I love a good story and one of my favourite storytellers is a man named Leonard Lee. Don’t bother searching for his books between D. H. Lawrence and Jack London at the library. Leonard Lee isn’t a novelist. He’s a retailer whose stores you might even have shopped at: Lee Valley Tools.
There are 15 Lee Valley stores sprinkled from Victoria to Halifax, but a lot of Lee’s business is done through his catalogues. And it’s in those catalogues that Lee told some wonderful stories. When Leonard Lee wrote about the tools, gardening implements and eclectic assortment of hardware for sale in his catalogues, he didn’t just give his customers a barebones description and the price. He’d explain how he had discovered some wonderful new item in Europe and brought it to Canada. Inevitably, he would let customers know that an ordinary looking spade he’d found wasn’t just high quality, it was “the best spade for gardeners we’ve ever come across.” Period. His catalogue write-ups, short and to the point, could be funny too. “The design of this axe lets you grip the handle directly behind the cutting edge to make shavings for a quick fire…or even to skin dinner,” was the description for a belt axe.

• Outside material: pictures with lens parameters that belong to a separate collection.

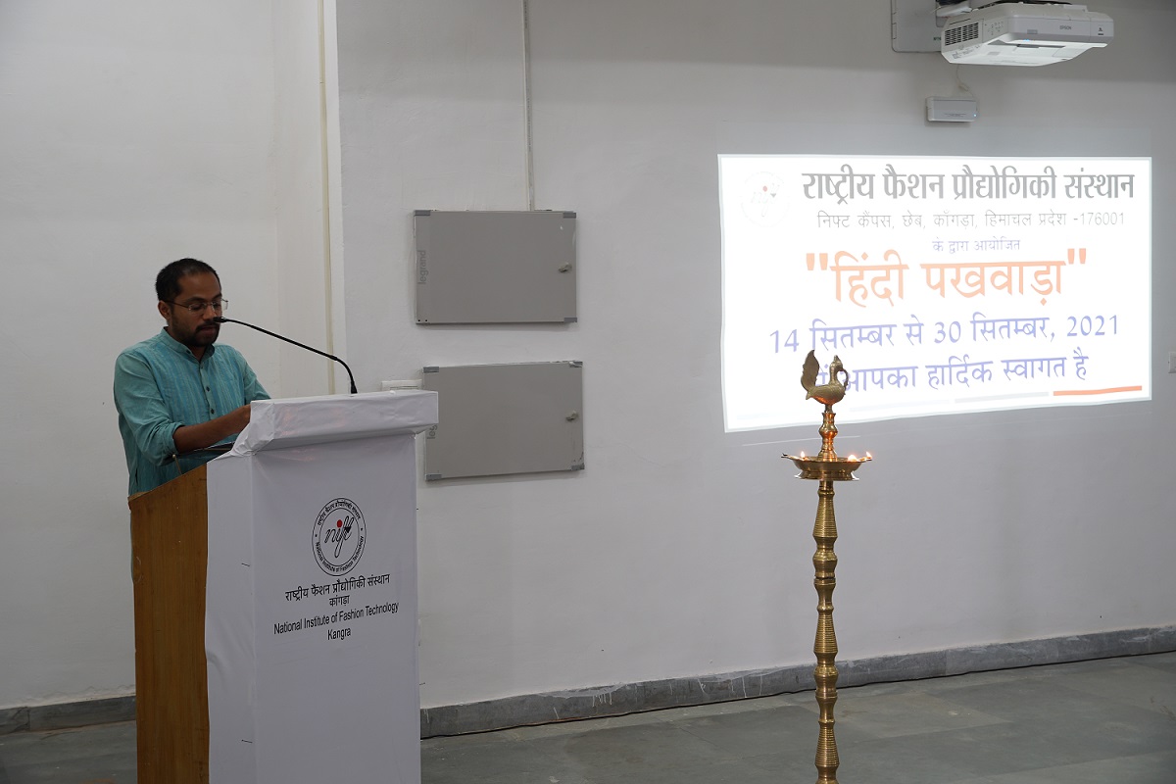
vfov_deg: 26.5
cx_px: 588
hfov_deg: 38.9
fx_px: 1666
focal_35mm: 51
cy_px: 392
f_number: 4.5
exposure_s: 1/5
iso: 100
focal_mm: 34
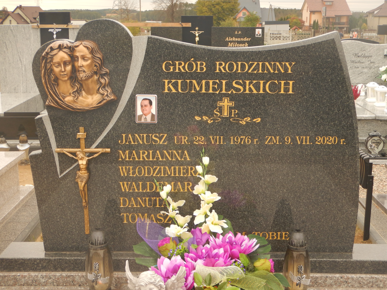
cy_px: 145
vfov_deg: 28.0
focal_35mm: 52
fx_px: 581
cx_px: 194
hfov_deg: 36.8
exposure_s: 1/100
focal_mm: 9.2
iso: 125
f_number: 4.3
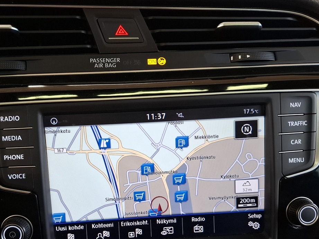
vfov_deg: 39.0
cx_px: 133
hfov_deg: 51.1
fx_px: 332
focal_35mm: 36
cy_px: 165
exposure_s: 1/50
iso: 320
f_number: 1.8
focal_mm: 5.54
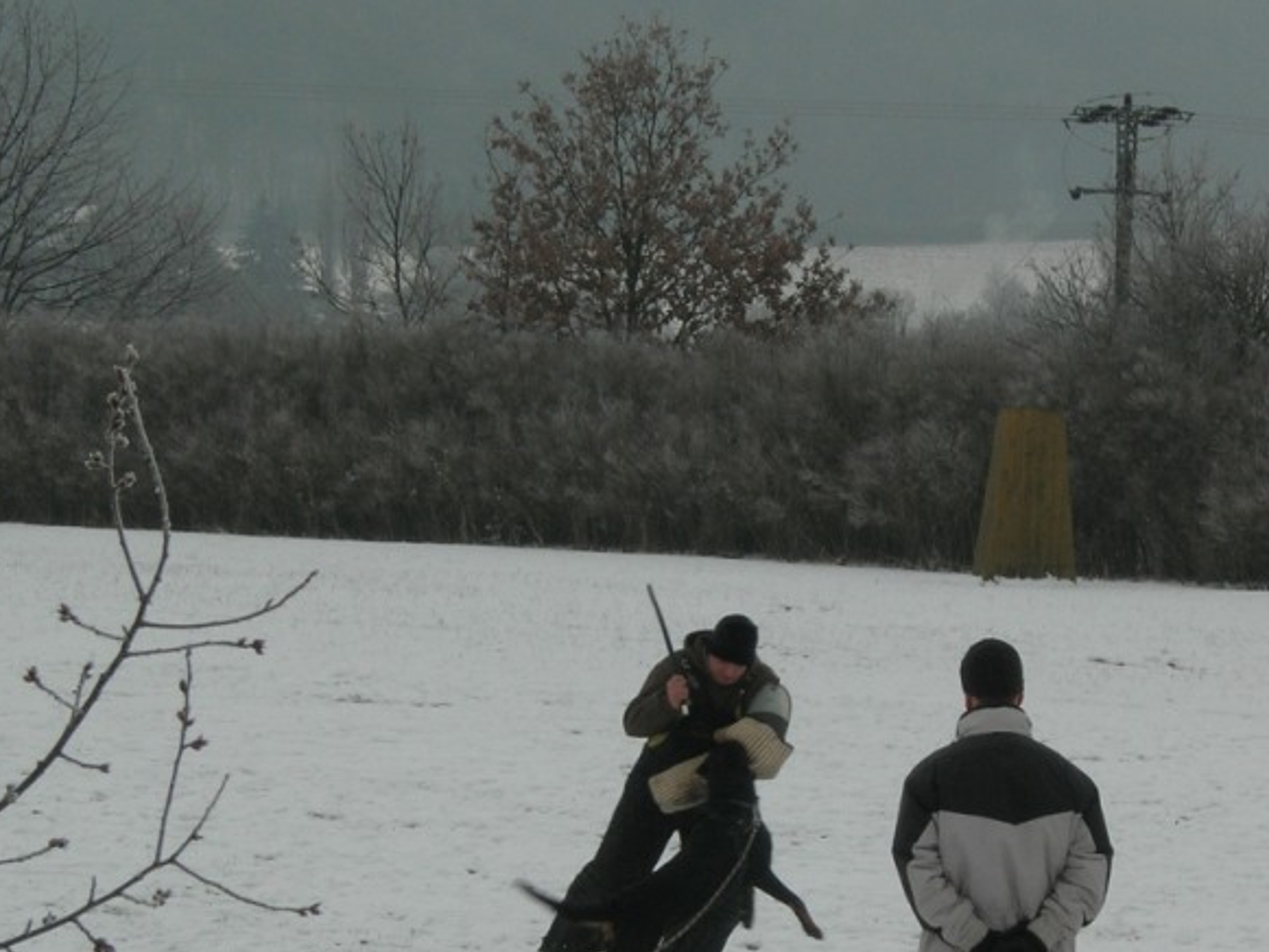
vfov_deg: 7.4
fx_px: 7297
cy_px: 871
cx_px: 780
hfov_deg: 9.9
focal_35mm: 199
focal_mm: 23.4
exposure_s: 1/161
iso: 64
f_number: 8.2
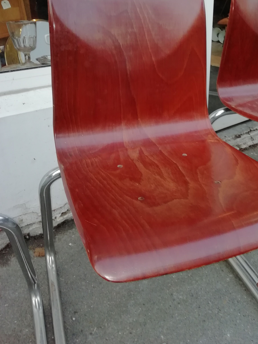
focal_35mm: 35
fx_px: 348
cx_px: 166
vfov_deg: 52.2
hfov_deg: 40.3
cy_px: 136
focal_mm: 3.46
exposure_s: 1/33.3
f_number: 2.2
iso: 100
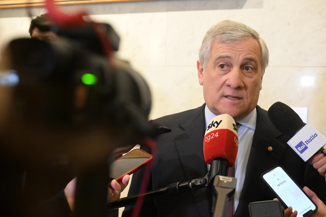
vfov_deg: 24.6
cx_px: 163
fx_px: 498
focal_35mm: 55
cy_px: 108
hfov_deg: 36.2
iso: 12800
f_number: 6.3
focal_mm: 55
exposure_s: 1/160
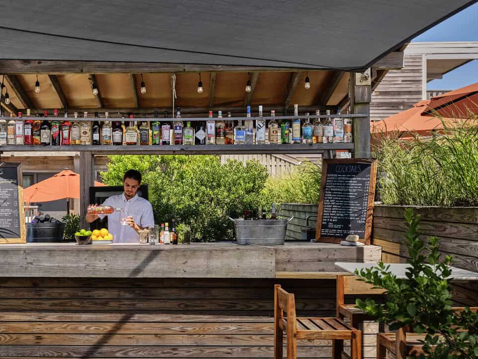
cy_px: 204
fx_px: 746
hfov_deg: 35.0
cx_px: 140
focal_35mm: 54
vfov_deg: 27.0
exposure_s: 1/160
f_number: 6.4
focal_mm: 48.2
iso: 100
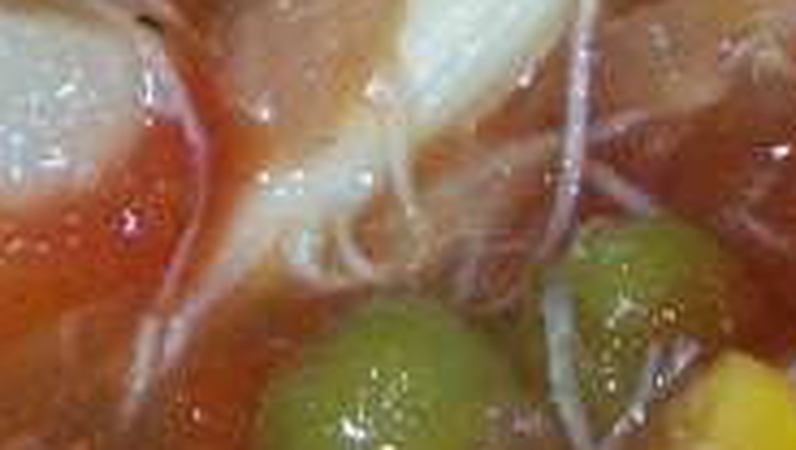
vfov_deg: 6.8
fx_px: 3804
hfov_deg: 11.9
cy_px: 318
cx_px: 234
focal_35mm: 180
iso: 200
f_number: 3.9
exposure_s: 1/60
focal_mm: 6.3
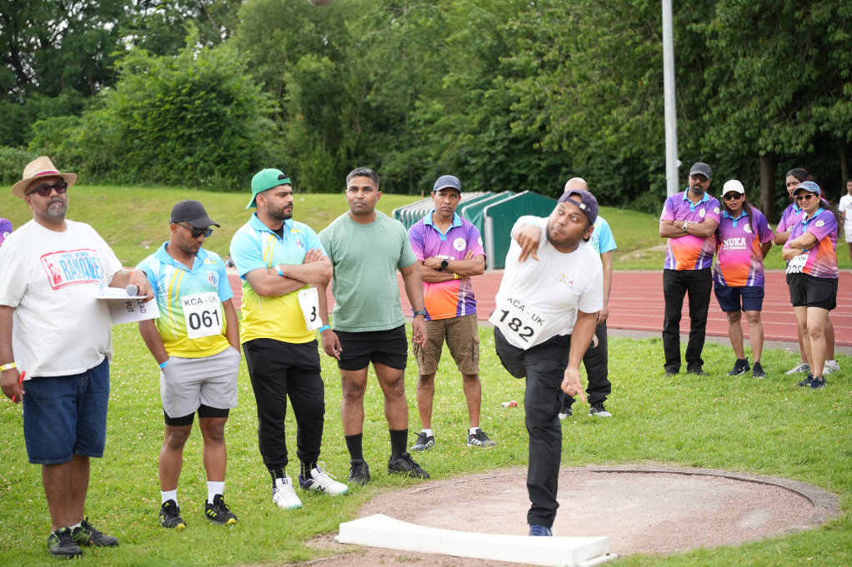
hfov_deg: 28.8
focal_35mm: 70
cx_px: 426
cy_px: 284
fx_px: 1656
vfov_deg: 19.5
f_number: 2.8
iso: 250
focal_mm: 70
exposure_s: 1/800
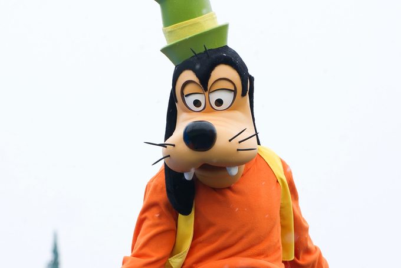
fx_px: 1783
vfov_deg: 8.6
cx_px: 200
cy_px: 134
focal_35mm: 160
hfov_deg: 12.8
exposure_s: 1/320
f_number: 5.6
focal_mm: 160
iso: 1250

I found myself thinking of Lee’s prose a few weeks ago while going through a stack of supermarket flyers. They were all about price. There was nothing about great food or gourmet meals or why these stores were a fabulous place to shop.
Now, Canadians are voracious flyer readers. Eighty-five per cent use retail flyers and 60 per cent who read them do so often, according to a survey by KubasPrimedia, a research firm. Only a small number of Canadians have switched purely to online flyers (six per cent). So flyers delivered to the mailbox are vital to draw traffic to your store, and flyer readers certainly expect to see a lot of deals advertised.
Since flyers are so well read, they are probably the most important way you communicate with customers (apart from one-on-one conversations in the aisles). Low prices should, of course, be their main focus. But you should devote some space, perhaps a bit of the first and third pages, to saying something more about your business. A few examples:
In a recent flyer, Thrifty Foods gave a sizable space to promote a concert by the Victoria Symphony, sponsored by the B.C. grocery chain. And a nice write-up in a flyer by Meijer, a Michigan-based chain, told of Russell Costanza Farms, a family farming operation in Sodus, Mich., that has been supplying Meijer stores with vegetables for 23 years. Talk about bringing a local product strategy closer to home! Another option is to highlight superior service. Publix Supermarkets recently reminded shoppers (on page 3 of its flyer) that it always strives to ensure there are enough baggers to make the checkout as fast as possible.
Then there’s food. Colemans in Newfoundland seems to always throw in a great recipe for its readers to try. For the summer, Overwaitea’s flyer had an easy-step recipe for kids’ fruit pops by the retailer’s consumer advisor, whose picture ran with it, putting a face behind this healthy idea.
There is even room in your flyer to talk about pricing. I found a great example in May from New York’s Wegmans chain, in a signed article about rising food prices by its vicepresident of consumer affairs, Mary Ellen Burris. On the back page of the flyer, she explained how commodity food prices fluctuate. And while some prices had gone up as a result, she pointed out that Wegmans aggressively price shops the competition and that it had just instituted a price freeze on 40 core items families buy most.
Just like Leonard Lee, your store, and your products, have a great story. Let your customers know.